_WHAT THIS TASK INVOLVES_
Exact repetition of the data is the whole task.
++++ EXERCISE INPUTS
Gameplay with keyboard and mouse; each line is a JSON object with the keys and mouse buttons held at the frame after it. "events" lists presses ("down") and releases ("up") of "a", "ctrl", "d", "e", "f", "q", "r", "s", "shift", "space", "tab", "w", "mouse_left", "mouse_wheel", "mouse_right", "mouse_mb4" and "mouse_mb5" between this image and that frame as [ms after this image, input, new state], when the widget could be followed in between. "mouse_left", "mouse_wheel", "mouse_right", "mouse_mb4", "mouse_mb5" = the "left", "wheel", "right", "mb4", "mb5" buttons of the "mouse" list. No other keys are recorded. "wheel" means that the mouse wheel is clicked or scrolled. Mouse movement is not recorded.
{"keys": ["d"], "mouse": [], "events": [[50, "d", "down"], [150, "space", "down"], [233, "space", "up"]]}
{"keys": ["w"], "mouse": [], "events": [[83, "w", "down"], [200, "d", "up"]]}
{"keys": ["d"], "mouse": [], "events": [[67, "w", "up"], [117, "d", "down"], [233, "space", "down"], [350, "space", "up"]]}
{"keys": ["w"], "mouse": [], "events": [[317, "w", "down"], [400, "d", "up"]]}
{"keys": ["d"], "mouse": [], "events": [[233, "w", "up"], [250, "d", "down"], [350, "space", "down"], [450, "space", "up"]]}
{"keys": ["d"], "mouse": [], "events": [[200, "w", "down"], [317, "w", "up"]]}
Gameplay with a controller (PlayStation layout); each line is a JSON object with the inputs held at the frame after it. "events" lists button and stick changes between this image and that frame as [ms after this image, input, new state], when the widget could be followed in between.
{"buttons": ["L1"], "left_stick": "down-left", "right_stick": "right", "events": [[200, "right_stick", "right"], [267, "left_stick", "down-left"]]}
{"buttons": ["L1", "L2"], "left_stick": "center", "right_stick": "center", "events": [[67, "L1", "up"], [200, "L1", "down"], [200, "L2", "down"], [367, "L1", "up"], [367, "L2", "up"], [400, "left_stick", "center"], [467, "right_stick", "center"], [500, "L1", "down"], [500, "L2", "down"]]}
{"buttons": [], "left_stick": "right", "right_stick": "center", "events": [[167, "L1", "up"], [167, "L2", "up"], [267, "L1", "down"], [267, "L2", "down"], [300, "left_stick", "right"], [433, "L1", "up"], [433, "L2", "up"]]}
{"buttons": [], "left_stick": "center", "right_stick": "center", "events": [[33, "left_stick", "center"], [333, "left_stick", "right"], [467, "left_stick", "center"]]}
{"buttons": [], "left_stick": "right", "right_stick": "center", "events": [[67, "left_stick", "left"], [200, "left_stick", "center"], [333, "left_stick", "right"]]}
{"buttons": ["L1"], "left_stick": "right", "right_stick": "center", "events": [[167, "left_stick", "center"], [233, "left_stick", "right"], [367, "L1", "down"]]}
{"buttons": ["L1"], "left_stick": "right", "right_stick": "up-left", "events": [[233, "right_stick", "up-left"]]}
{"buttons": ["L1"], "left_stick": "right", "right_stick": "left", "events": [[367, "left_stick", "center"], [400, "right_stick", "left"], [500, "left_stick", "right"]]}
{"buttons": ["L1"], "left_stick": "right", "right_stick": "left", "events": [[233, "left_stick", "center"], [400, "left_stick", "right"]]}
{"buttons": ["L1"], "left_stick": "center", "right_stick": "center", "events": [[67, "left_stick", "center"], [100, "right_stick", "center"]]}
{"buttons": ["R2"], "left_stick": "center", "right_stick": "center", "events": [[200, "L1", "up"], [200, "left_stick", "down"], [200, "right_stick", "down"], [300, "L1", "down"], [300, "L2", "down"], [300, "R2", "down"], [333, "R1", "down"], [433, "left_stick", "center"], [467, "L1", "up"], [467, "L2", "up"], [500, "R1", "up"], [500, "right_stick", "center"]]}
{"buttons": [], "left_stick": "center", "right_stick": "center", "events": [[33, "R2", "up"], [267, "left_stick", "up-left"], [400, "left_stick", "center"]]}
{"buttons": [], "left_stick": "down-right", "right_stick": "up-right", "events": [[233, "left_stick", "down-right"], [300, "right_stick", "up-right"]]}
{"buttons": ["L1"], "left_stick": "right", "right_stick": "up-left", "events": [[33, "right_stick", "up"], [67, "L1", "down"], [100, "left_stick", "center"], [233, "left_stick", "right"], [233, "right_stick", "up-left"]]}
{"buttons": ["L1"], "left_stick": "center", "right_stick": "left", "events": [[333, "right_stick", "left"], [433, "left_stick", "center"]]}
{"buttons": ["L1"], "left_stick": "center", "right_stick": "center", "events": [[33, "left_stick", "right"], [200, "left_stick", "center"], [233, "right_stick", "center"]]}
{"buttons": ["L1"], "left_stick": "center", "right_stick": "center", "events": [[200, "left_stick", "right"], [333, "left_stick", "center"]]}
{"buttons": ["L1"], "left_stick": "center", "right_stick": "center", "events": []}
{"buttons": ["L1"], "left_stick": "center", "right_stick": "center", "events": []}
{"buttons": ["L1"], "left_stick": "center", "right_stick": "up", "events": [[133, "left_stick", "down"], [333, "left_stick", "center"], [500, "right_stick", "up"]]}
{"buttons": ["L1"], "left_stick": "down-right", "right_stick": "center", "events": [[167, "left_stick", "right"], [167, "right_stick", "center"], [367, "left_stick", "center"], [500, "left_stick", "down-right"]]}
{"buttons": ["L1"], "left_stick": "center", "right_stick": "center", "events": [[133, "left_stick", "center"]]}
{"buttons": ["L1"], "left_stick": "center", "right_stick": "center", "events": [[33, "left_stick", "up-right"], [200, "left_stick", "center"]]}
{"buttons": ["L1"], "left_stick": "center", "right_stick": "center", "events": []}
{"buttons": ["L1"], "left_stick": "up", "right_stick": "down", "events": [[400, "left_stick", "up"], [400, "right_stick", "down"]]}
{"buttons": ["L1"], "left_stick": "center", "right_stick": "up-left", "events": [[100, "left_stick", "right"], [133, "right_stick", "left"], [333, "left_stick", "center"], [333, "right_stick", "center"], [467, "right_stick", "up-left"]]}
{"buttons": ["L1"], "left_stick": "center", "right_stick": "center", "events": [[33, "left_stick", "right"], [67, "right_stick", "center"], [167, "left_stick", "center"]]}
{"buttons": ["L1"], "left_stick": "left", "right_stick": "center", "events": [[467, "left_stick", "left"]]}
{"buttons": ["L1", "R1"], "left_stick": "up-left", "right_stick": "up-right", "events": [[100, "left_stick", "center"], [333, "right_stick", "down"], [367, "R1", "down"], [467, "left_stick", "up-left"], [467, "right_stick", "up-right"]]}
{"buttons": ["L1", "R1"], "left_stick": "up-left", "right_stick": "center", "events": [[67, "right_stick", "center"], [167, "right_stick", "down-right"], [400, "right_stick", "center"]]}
++++++++
_WRITTEN RESPONSE_
Gameplay with keyboard and mouse; each line is a JSON object with the keys and mouse buttons held at the frame after it. "events" lists presses ("down") and releases ("up") of "a", "ctrl", "d", "e", "f", "q", "r", "s", "shift", "space", "tab", "w", "mouse_left", "mouse_wheel", "mouse_right", "mouse_mb4" and "mouse_mb5" between this image and that frame as [ms after this image, input, new state], when the widget could be followed in between. "mouse_left", "mouse_wheel", "mouse_right", "mouse_mb4", "mouse_mb5" = the "left", "wheel", "right", "mb4", "mb5" buttons of the "mouse" list. No other keys are recorded. "wheel" means that the mouse wheel is clicked or scrolled. Mouse movement is not recorded.
{"keys": ["d"], "mouse": [], "events": [[50, "d", "down"], [150, "space", "down"], [233, "space", "up"]]}
{"keys": ["w"], "mouse": [], "events": [[83, "w", "down"], [200, "d", "up"]]}
{"keys": ["d"], "mouse": [], "events": [[67, "w", "up"], [117, "d", "down"], [233, "space", "down"], [350, "space", "up"]]}
{"keys": ["w"], "mouse": [], "events": [[317, "w", "down"], [400, "d", "up"]]}
{"keys": ["d"], "mouse": [], "events": [[233, "w", "up"], [250, "d", "down"], [350, "space", "down"], [450, "space", "up"]]}
{"keys": ["d"], "mouse": [], "events": [[200, "w", "down"], [317, "w", "up"]]}
Gameplay with a controller (PlayStation layout); each line is a JSON object with the inputs held at the frame after it. "events" lists button and stick changes between this image and that frame as [ms after this image, input, new state], when the widget could be followed in between.
{"buttons": ["L1"], "left_stick": "down-left", "right_stick": "right", "events": [[200, "right_stick", "right"], [267, "left_stick", "down-left"]]}
{"buttons": ["L1", "L2"], "left_stick": "center", "right_stick": "center", "events": [[67, "L1", "up"], [200, "L1", "down"], [200, "L2", "down"], [367, "L1", "up"], [367, "L2", "up"], [400, "left_stick", "center"], [467, "right_stick", "center"], [500, "L1", "down"], [500, "L2", "down"]]}
{"buttons": [], "left_stick": "right", "right_stick": "center", "events": [[167, "L1", "up"], [167, "L2", "up"], [267, "L1", "down"], [267, "L2", "down"], [300, "left_stick", "right"], [433, "L1", "up"], [433, "L2", "up"]]}
{"buttons": [], "left_stick": "center", "right_stick": "center", "events": [[33, "left_stick", "center"], [333, "left_stick", "right"], [467, "left_stick", "center"]]}
{"buttons": [], "left_stick": "right", "right_stick": "center", "events": [[67, "left_stick", "left"], [200, "left_stick", "center"], [333, "left_stick", "right"]]}
{"buttons": ["L1"], "left_stick": "right", "right_stick": "center", "events": [[167, "left_stick", "center"], [233, "left_stick", "right"], [367, "L1", "down"]]}
{"buttons": ["L1"], "left_stick": "right", "right_stick": "up-left", "events": [[233, "right_stick", "up-left"]]}
{"buttons": ["L1"], "left_stick": "right", "right_stick": "left", "events": [[367, "left_stick", "center"], [400, "right_stick", "left"], [500, "left_stick", "right"]]}
{"buttons": ["L1"], "left_stick": "right", "right_stick": "left", "events": [[233, "left_stick", "center"], [400, "left_stick", "right"]]}
{"buttons": ["L1"], "left_stick": "center", "right_stick": "center", "events": [[67, "left_stick", "center"], [100, "right_stick", "center"]]}
{"buttons": ["R2"], "left_stick": "center", "right_stick": "center", "events": [[200, "L1", "up"], [200, "left_stick", "down"], [200, "right_stick", "down"], [300, "L1", "down"], [300, "L2", "down"], [300, "R2", "down"], [333, "R1", "down"], [433, "left_stick", "center"], [467, "L1", "up"], [467, "L2", "up"], [500, "R1", "up"], [500, "right_stick", "center"]]}
{"buttons": [], "left_stick": "center", "right_stick": "center", "events": [[33, "R2", "up"], [267, "left_stick", "up-left"], [400, "left_stick", "center"]]}
{"buttons": [], "left_stick": "down-right", "right_stick": "up-right", "events": [[233, "left_stick", "down-right"], [300, "right_stick", "up-right"]]}
{"buttons": ["L1"], "left_stick": "right", "right_stick": "up-left", "events": [[33, "right_stick", "up"], [67, "L1", "down"], [100, "left_stick", "center"], [233, "left_stick", "right"], [233, "right_stick", "up-left"]]}
{"buttons": ["L1"], "left_stick": "center", "right_stick": "left", "events": [[333, "right_stick", "left"], [433, "left_stick", "center"]]}
{"buttons": ["L1"], "left_stick": "center", "right_stick": "center", "events": [[33, "left_stick", "right"], [200, "left_stick", "center"], [233, "right_stick", "center"]]}
{"buttons": ["L1"], "left_stick": "center", "right_stick": "center", "events": [[200, "left_stick", "right"], [333, "left_stick", "center"]]}
{"buttons": ["L1"], "left_stick": "center", "right_stick": "center", "events": []}
{"buttons": ["L1"], "left_stick": "center", "right_stick": "center", "events": []}
{"buttons": ["L1"], "left_stick": "center", "right_stick": "up", "events": [[133, "left_stick", "down"], [333, "left_stick", "center"], [500, "right_stick", "up"]]}
{"buttons": ["L1"], "left_stick": "down-right", "right_stick": "center", "events": [[167, "left_stick", "right"], [167, "right_stick", "center"], [367, "left_stick", "center"], [500, "left_stick", "down-right"]]}
{"buttons": ["L1"], "left_stick": "center", "right_stick": "center", "events": [[133, "left_stick", "center"]]}
{"buttons": ["L1"], "left_stick": "center", "right_stick": "center", "events": [[33, "left_stick", "up-right"], [200, "left_stick", "center"]]}
{"buttons": ["L1"], "left_stick": "center", "right_stick": "center", "events": []}
{"buttons": ["L1"], "left_stick": "up", "right_stick": "down", "events": [[400, "left_stick", "up"], [400, "right_stick", "down"]]}
{"buttons": ["L1"], "left_stick": "center", "right_stick": "up-left", "events": [[100, "left_stick", "right"], [133, "right_stick", "left"], [333, "left_stick", "center"], [333, "right_stick", "center"], [467, "right_stick", "up-left"]]}
{"buttons": ["L1"], "left_stick": "center", "right_stick": "center", "events": [[33, "left_stick", "right"], [67, "right_stick", "center"], [167, "left_stick", "center"]]}
{"buttons": ["L1"], "left_stick": "left", "right_stick": "center", "events": [[467, "left_stick", "left"]]}
{"buttons": ["L1", "R1"], "left_stick": "up-left", "right_stick": "up-right", "events": [[100, "left_stick", "center"], [333, "right_stick", "down"], [367, "R1", "down"], [467, "left_stick", "up-left"], [467, "right_stick", "up-right"]]}
{"buttons": ["L1", "R1"], "left_stick": "up-left", "right_stick": "center", "events": [[67, "right_stick", "center"], [167, "right_stick", "down-right"], [400, "right_stick", "center"]]}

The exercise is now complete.